“Answer me,” blared the headline of an Israeli newspaper Thursday, summarizing a father’s desperate efforts to reach his son after their cell phone conversation was cut off by a suicide bomb attack.
For Yossi Mendelevitch, what he feared most came true: His son Yuval, 13, was among the 15 people killed in Wednesday’s bombing of a city bus in the northern city of Haifa.
Like Yuval, many of the victims were teenagers on their way home from school or extracurricular activities. Their stunned classmates and friends gathered at an impromptu memorial at the site of the attack on Thursday, before many headed on to the series of funerals that were held throughout the day.
Mendelevitch recounted how he and his son would regularly speak on the phone during Yuval’s ride home from school.
“We had a normal conversation, and then suddenly he said, ‘Dad, I love you,’ ” Mendelevitch told Army Radio. “In retrospect, those were his last words. The call was cut off for some reason, and I couldn’t reach him again. I hadn’t yet heard about the attack, so I wasn’t worried.”
When he learned of the attack, Mendelevitch said, “a shudder ran through my body.”
Despite initial reports that cited the wrong bus route, Mendelevitch said he had a deep fear it was his son’s bus.
He ran out to begin looking for his son. After searches at area hospitals proved futile, he and his wife realized all was lost.
“We both knew it, we had lost Yuval,” he said.
Mendelevitch described how he wanted to remember his son.
“A whole, handsome boy, like in the pictures,” he said. “He had amazing potential. He loved computer games, math, climbing. He was in a hiking club, he was a good student.”
Mordechai “Moti” Hershko and his son Tom were returning from a trip to Netanya when the explosion took place.
“They were the best of friends, and I’m sure” Moti “is watching over him up above,” said Tom’s mother, Ruth, who was divorced from Hershko.
Tom also had called his mother from the bus to tell her that he was on his way home and that he had a surprise for her.
“He took the surprise with him to his grave,” the Israeli daily Yediot Achronot quoted her as saying.
Relatives told Yediot that financial difficulties had forced Hershko to sell his car, which was why the two were traveling on the bus. They said he had recently found some work and was looking forward to sharing the news with his son and former wife.
Ruth said she had had a surprise waiting for her son as well.
“Tom loved surfing the Internet, and yesterday I hooked him up to high-speed Internet,” she said. “Now no one will use it.”
Ruth described the relationship between her only son and her ex-husband as extremely close.
“They went to a karate class together,” she said. “He was a fantastic father.”
Abigail Leitel, 14, was an eighth grader at Haifa’s Reali High School, concentrating in biology and environmental studies. She was on her way to a friend’s house after school when the explosion occurred.

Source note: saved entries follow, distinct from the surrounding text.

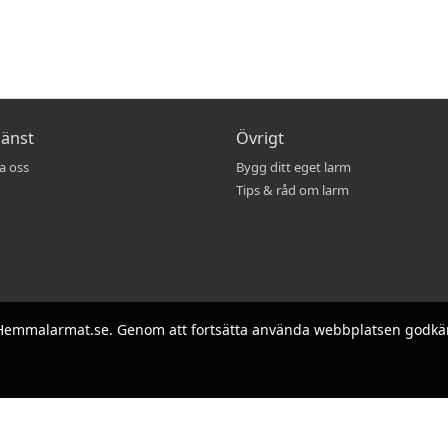
jänst
Övrigt
a oss
Bygg ditt eget larm
Tips & råd om larm
på Hemmalarmat.se. Genom att fortsätta använda webbplatsen godkä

An American citizen who was born in New Hampshire, Abigail was an infant when her family came to Israel so that her father, Philip, could study at the Technion — Israel Institute of Technology in Haifa. The family, who are Baptists, settled in Haifa.

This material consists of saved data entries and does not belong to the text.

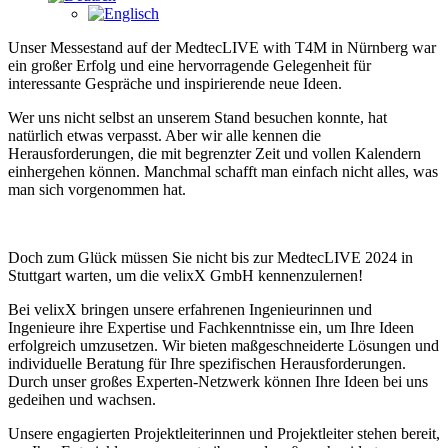
Unser Messestand auf der MedtecLIVE with T4M in Nürnberg war
ein großer Erfolg und eine hervorragende Gelegenheit für
interessante Gespräche und inspirierende neue Ideen.
Wer uns nicht selbst an unserem Stand besuchen konnte, hat
natürlich etwas verpasst. Aber wir alle kennen die
Herausforderungen, die mit begrenzter Zeit und vollen Kalendern
einhergehen können. Manchmal schafft man einfach nicht alles, was
man sich vorgenommen hat.
Doch zum Glück müssen Sie nicht bis zur MedtecLIVE 2024 in
Stuttgart warten, um die velixX GmbH kennenzulernen!
Bei velixX bringen unsere erfahrenen Ingenieurinnen und
Ingenieure ihre Expertise und Fachkenntnisse ein, um Ihre Ideen
erfolgreich umzusetzen. Wir bieten maßgeschneiderte Lösungen und
individuelle Beratung für Ihre spezifischen Herausforderungen.
Durch unser großes Experten-Netzwerk können Ihre Ideen bei uns
gedeihen und wachsen.
Unsere engagierten Projektleiterinnen und Projektleiter stehen bereit,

At Abigail’s home, family members had a hard time absorbing the tragedy.
“When you live in a place where there is war, you are aware that it could happen. But none of us ever imagined that the terrible day would come when our young daughter would not come home,” her father told Yediot.
Her brother described Abigail as a creative person who was full of love for people and nature.
Abigail and classmate Yuval Mendelevitch were part of the Children Teaching Children program at the Jewish-Arab Center for Peace at Givat Haviva. The program teaches pluralism, tolerance and coexistence.
They and their classmates were preparing for an upcoming encounter with Arab youth from a neighboring town in coming days, reports said.